Le Conseil d'Etat a suspendu l'exécution d'une commande, portant sur plusieurs millions d'euros, de la STIB. L’information révélée ce jeudi par le quotidien De Tijd a été confirmée à la rédaction de la VRT. La société bruxelloise de transports publics a passé commande de nouveaux bus auprès d’un fabriquant allemand pour un montant de 50 millions d’euros et avait rejeté l’offre du fabriquant de bus VDL Bus Roeselare (Roulers).

Fin juin, la société bruxelloise de transports publics avait fait savoir qu'elle avait commandé 172 bus ( 93 bus standards et 79 bus bi-articulés du type Mercedes Citaro) à EvoBus, la filiale de Daimler. La STIB avait un besoin urgent de nouveaux bus afin de pouvoir répondre à une augmentation du nombre d’usagers. D’après De Tijd, la société qui remportait le contrat pouvait compter, outre sur la commandé de 50 millions d'euros, sur d'autres commandes dans les cinq prochaines années. 

"L’été dernier nous avons appris que dans les deux catégories de bus (à la fois les bus standards et les bus bi-articulés) nous étions de justesse en deuxième position après Evobus" a déclaré Peter Wouters de VDL Bus Roeselare. "Financièrement il y avait une très petite différence mais les critères techniques étaient très différents". Peter Woutyers cite l’exemple du poste de pilotage qui dans sa société était le même dans les deux catégories de bus mais avait été jugé le meilleur pour l’une des catégories et le pire pour l’autre".
Le constructeur flamand n'a pas accepté la décision de la STIB et est allé devant le Conseil d'Etat pour la contester.

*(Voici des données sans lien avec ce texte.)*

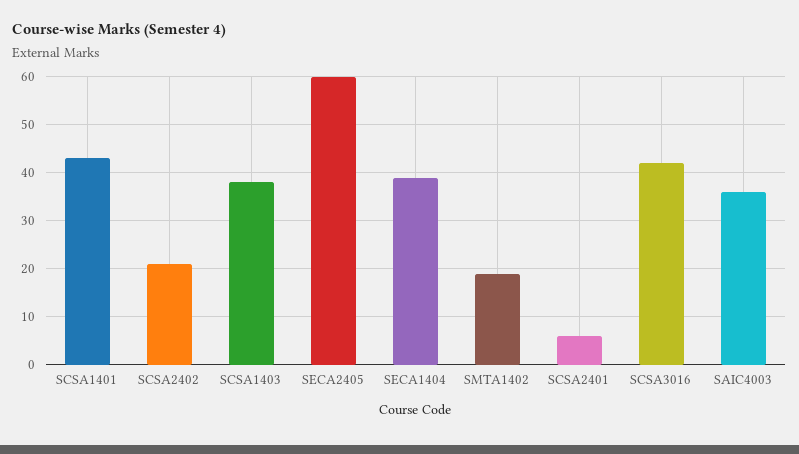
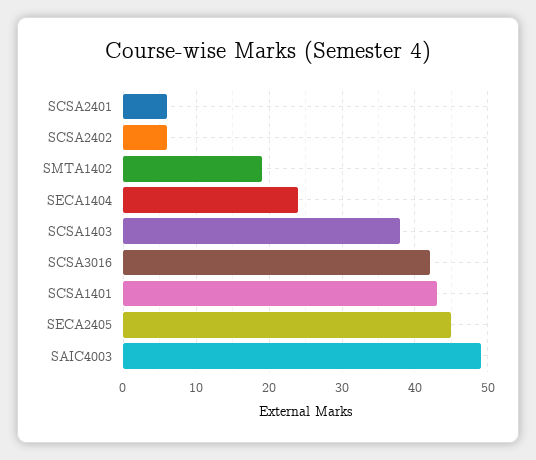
  {
    "SCSA1401": 43,
-   "SCSA2402": 20,
+   "SCSA2402": 6,
    "SCSA1403": 38,
-   "SECA2405": 60,
+   "SECA2405": 45,
-   "SECA1404": 40,
+   "SECA1404": 24,
    "SMTA1402": 19,
    "SCSA2401": 6,
    "SCSA3016": 42,
-   "SAIC4003": 35
+   "SAIC4003": 49
  }

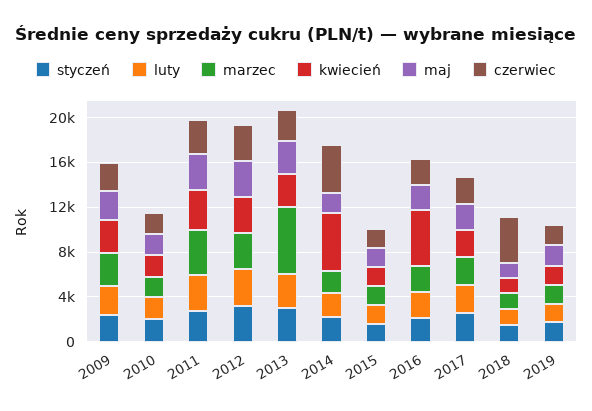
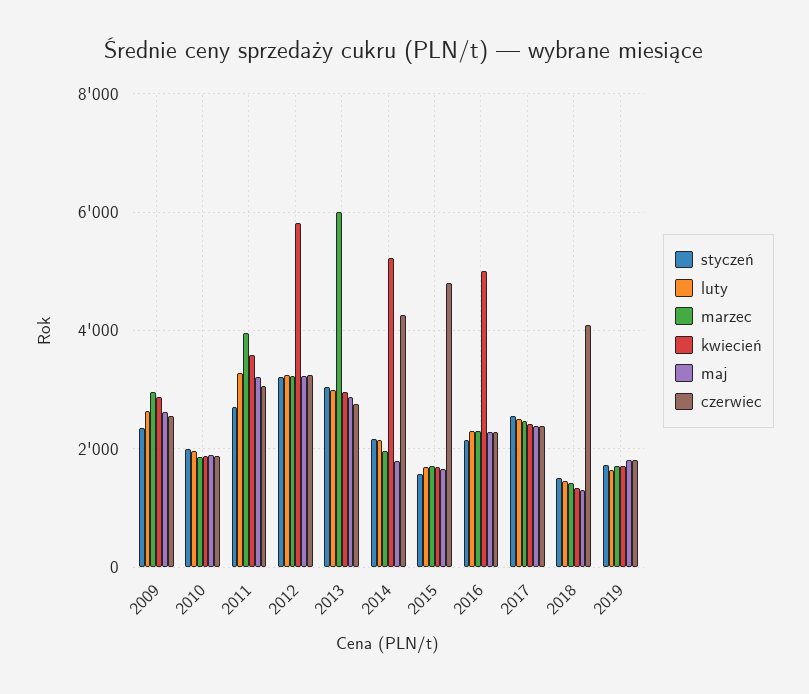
  {
    "styczeń": {
      "2009": 2400,
      "2010": 2000,
      "2011": 2800,
      "2012": 3200,
      "2013": 3000,
      "2014": 2200,
      "2015": 1600,
      "2016": 2200,
      "2017": 2600,
      "2018": 1400,
      "2019": 1800
    },
    "luty": {
      "2009": 2600,
      "2010": 2000,
      "2011": 3200,
      "2012": 3200,
      "2013": 3000,
      "2014": 2200,
      "2015": 1600,
      "2016": 2400,
      "2017": 2600,
      "2018": 1400,
      "2019": 1600
    },
    "marzec": {
      "2009": 3000,
      "2010": 1800,
      "2011": 4000,
      "2012": 3200,
      "2013": 6000,
      "2014": 2000,
      "2015": 1800,
      "2016": 2400,
      "2017": 2400,
      "2018": 1400,
      "2019": 1800
    },
    "kwiecień": {
      "2009": 2800,
      "2010": 1800,
      "2011": 3600,
-     "2012": 3000,
+     "2012": 5800,
      "2013": 3000,
      "2014": 5200,
      "2015": 1600,
      "2016": 5000,
      "2017": 2400,
      "2018": 1400,
      "2019": 1800
    },
    "maj": {
      "2009": 2600,
      "2010": 2000,
      "2011": 3200,
      "2012": 3200,
      "2013": 2800,
      "2014": 1800,
      "2015": 1600,
      "2016": 2200,
      "2017": 2400,
      "2018": 1400,
      "2019": 1800
    },
    "czerwiec": {
      "2009": 2600,
      "2010": 1800,
      "2011": 3000,
      "2012": 3200,
      "2013": 2800,
      "2014": 4200,
-     "2015": 2000,
+     "2015": 4800,
      "2016": 2200,
      "2017": 2400,
      "2018": 4000,
      "2019": 1800
    }
  }

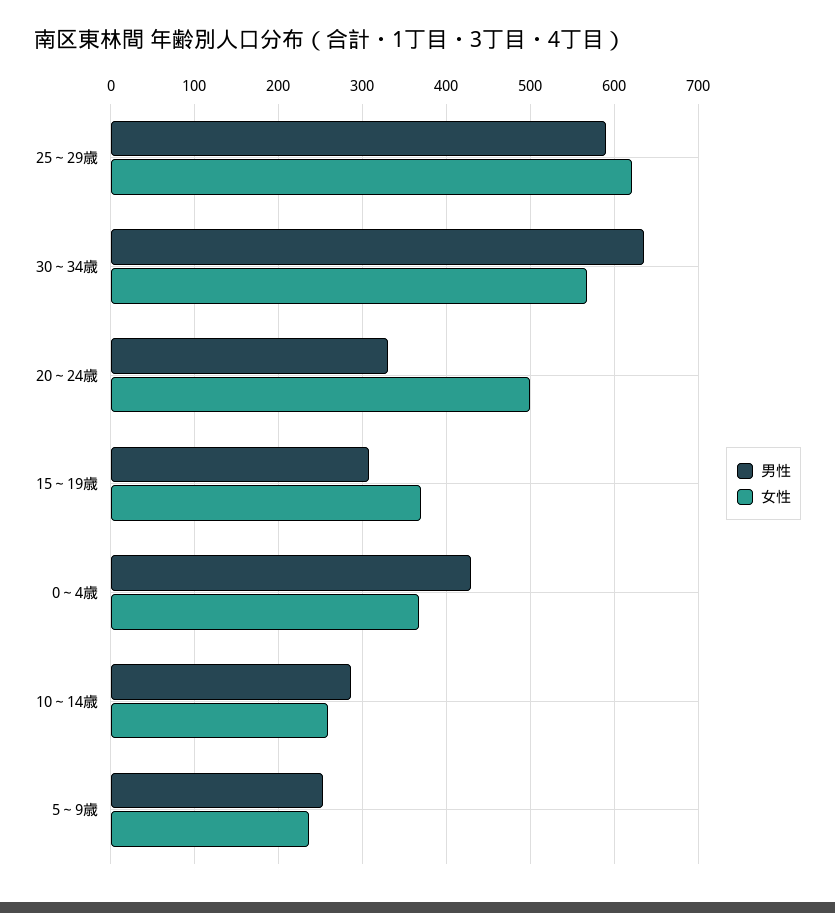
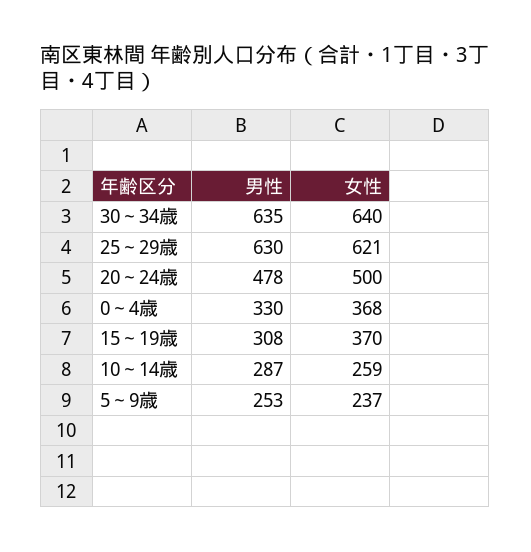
  {
    "男性": {
-     "25～29歳": 590,
+     "25～29歳": 630,
      "30～34歳": 635,
-     "20～24歳": 330,
+     "20～24歳": 478,
      "15～19歳": 308,
-     "0～4歳": 430,
+     "0～4歳": 330,
      "10～14歳": 287,
      "5～9歳": 253
    },
    "女性": {
      "25～29歳": 621,
-     "30～34歳": 570,
+     "30～34歳": 640,
      "20～24歳": 500,
      "15～19歳": 370,
      "0～4歳": 368,
      "10～14歳": 259,
      "5～9歳": 237
    }
  }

Le Conseil d'Etat a décidé mardi de suspendre l'exécution du contrat. Le Conseil d'Etat pointe une motivation défaillante dans la décision d'octroi. La STIB peut désormais attendre le traitement au fond de l'affaire, ou essayer de republier la décision avec une motivation adéquate.
"Nous allons d’abord bien étudier l’arrêt du Conseil d’Etat" a déclaré la porte-parole de la STIB An Van Hamme. "Il ne s’agit pas ici du fond de l’affaire mais de la forme. La STIB va donc étudier l’arrêt et examiner comment rectifier cette affaire le plus rapidement possible".
Chez VDL Bus Roeselaere on conteste que seule la forme soit en cause. "C’est un manque de transparence qui va beaucoup plus loin que la forme" déclare Peter Wouters. "Si seule la motivation est modifiée nous pouvons exiger l’invalidité de la commande. Le fait que le Conseil d’Etat se soit prononcé aussi rapidement est la preuve, selon le fabriquant flamand, qu’il y a autre chose".